What you should do —
Copy out the full data exactly as given; pictures should not be included.

Source material —
== Segment start ==
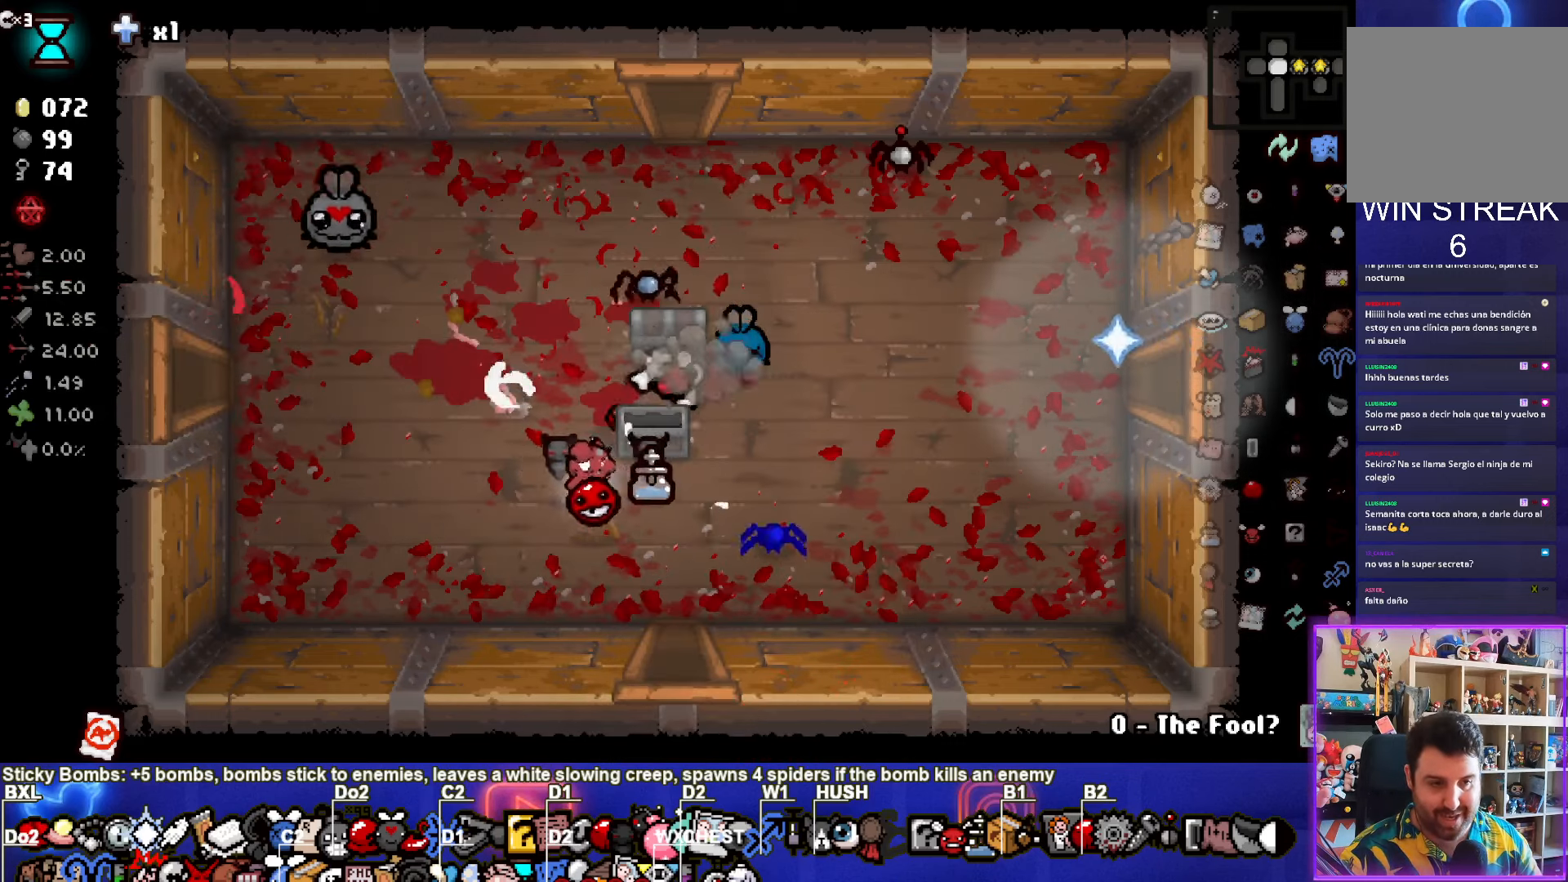
{"buttons": [], "left_stick": "right", "events": [[283, "left_stick", "center"], [416, "left_stick", "right"]]}
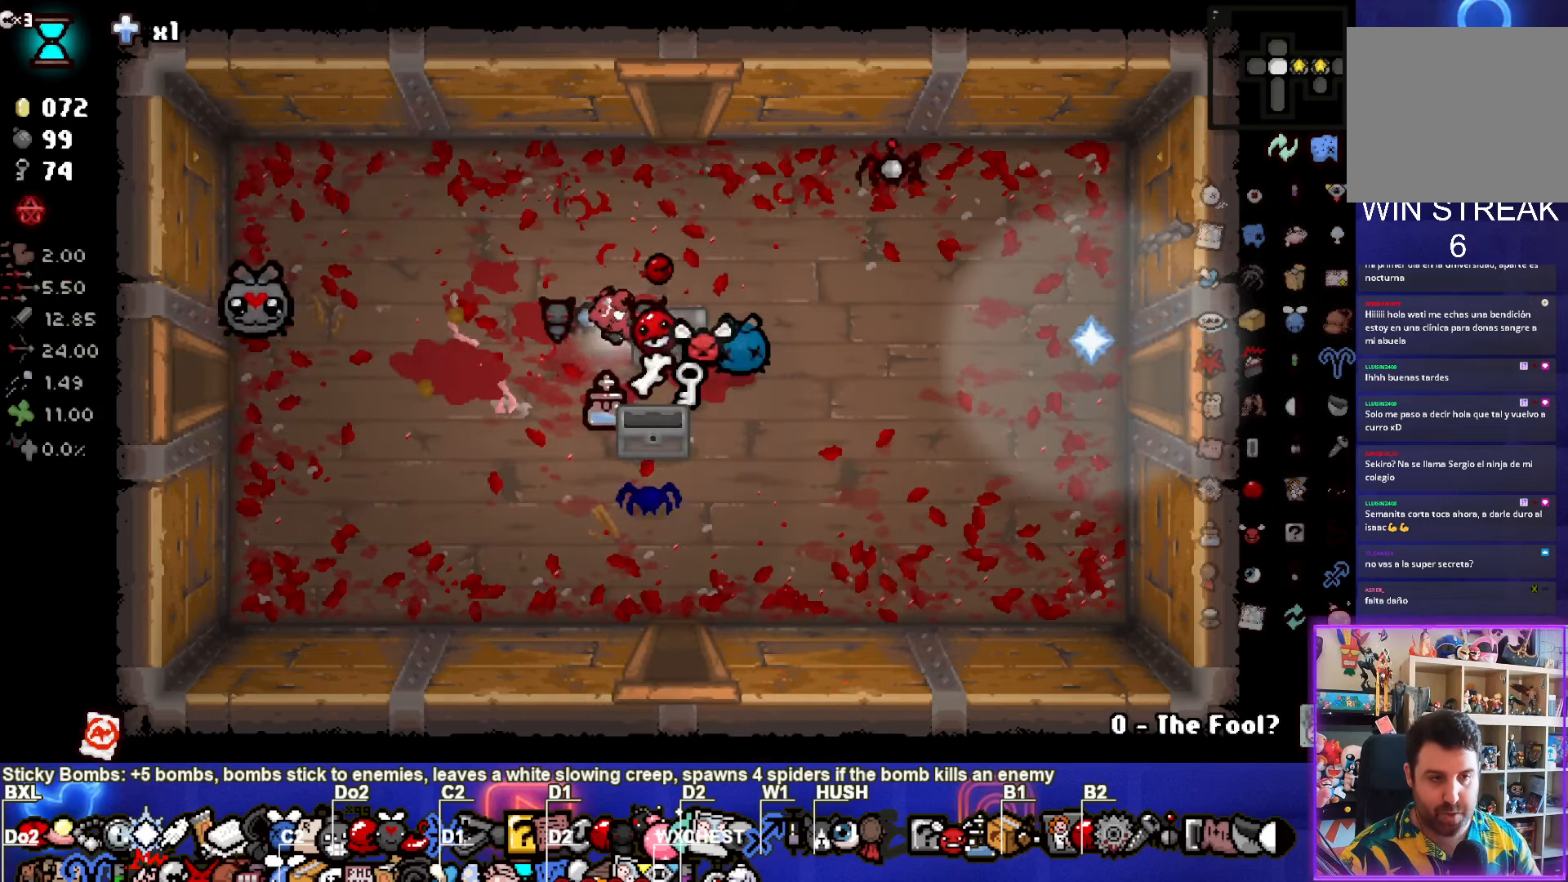
{"buttons": [], "left_stick": "down", "events": [[200, "left_stick", "left"], [316, "left_stick", "center"], [433, "left_stick", "down"]]}
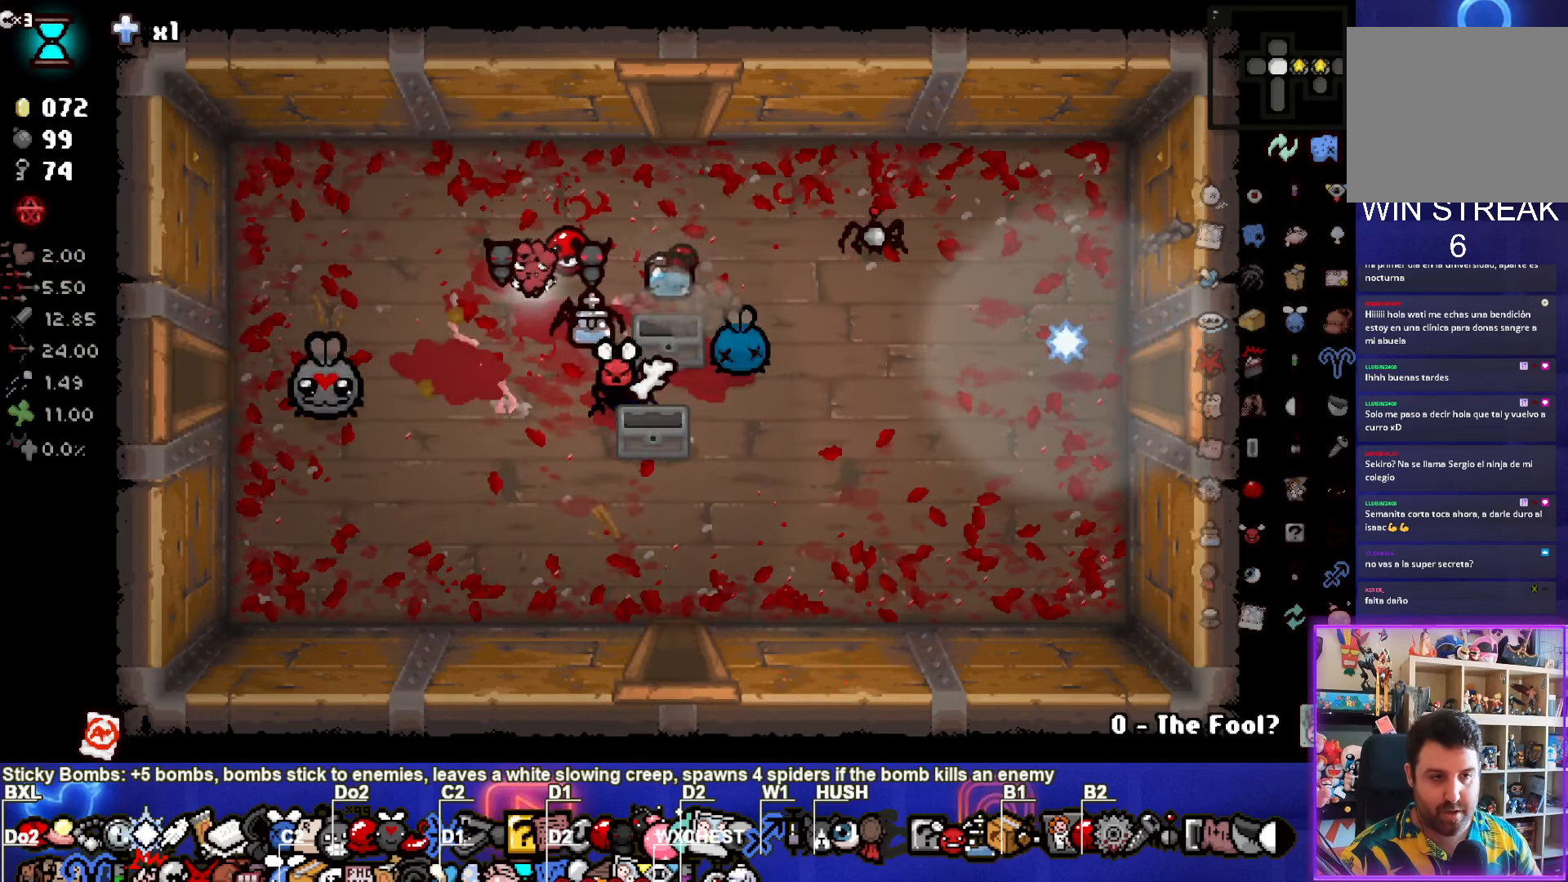
{"buttons": [], "left_stick": "left", "events": [[266, "left_stick", "center"], [400, "left_stick", "left"]]}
== Segment end ==
Reply —
{"buttons": [], "left_stick": "right", "events": [[283, "left_stick", "center"], [416, "left_stick", "right"]]}
{"buttons": [], "left_stick": "down", "events": [[200, "left_stick", "left"], [316, "left_stick", "center"], [433, "left_stick", "down"]]}
{"buttons": [], "left_stick": "left", "events": [[266, "left_stick", "center"], [400, "left_stick", "left"]]}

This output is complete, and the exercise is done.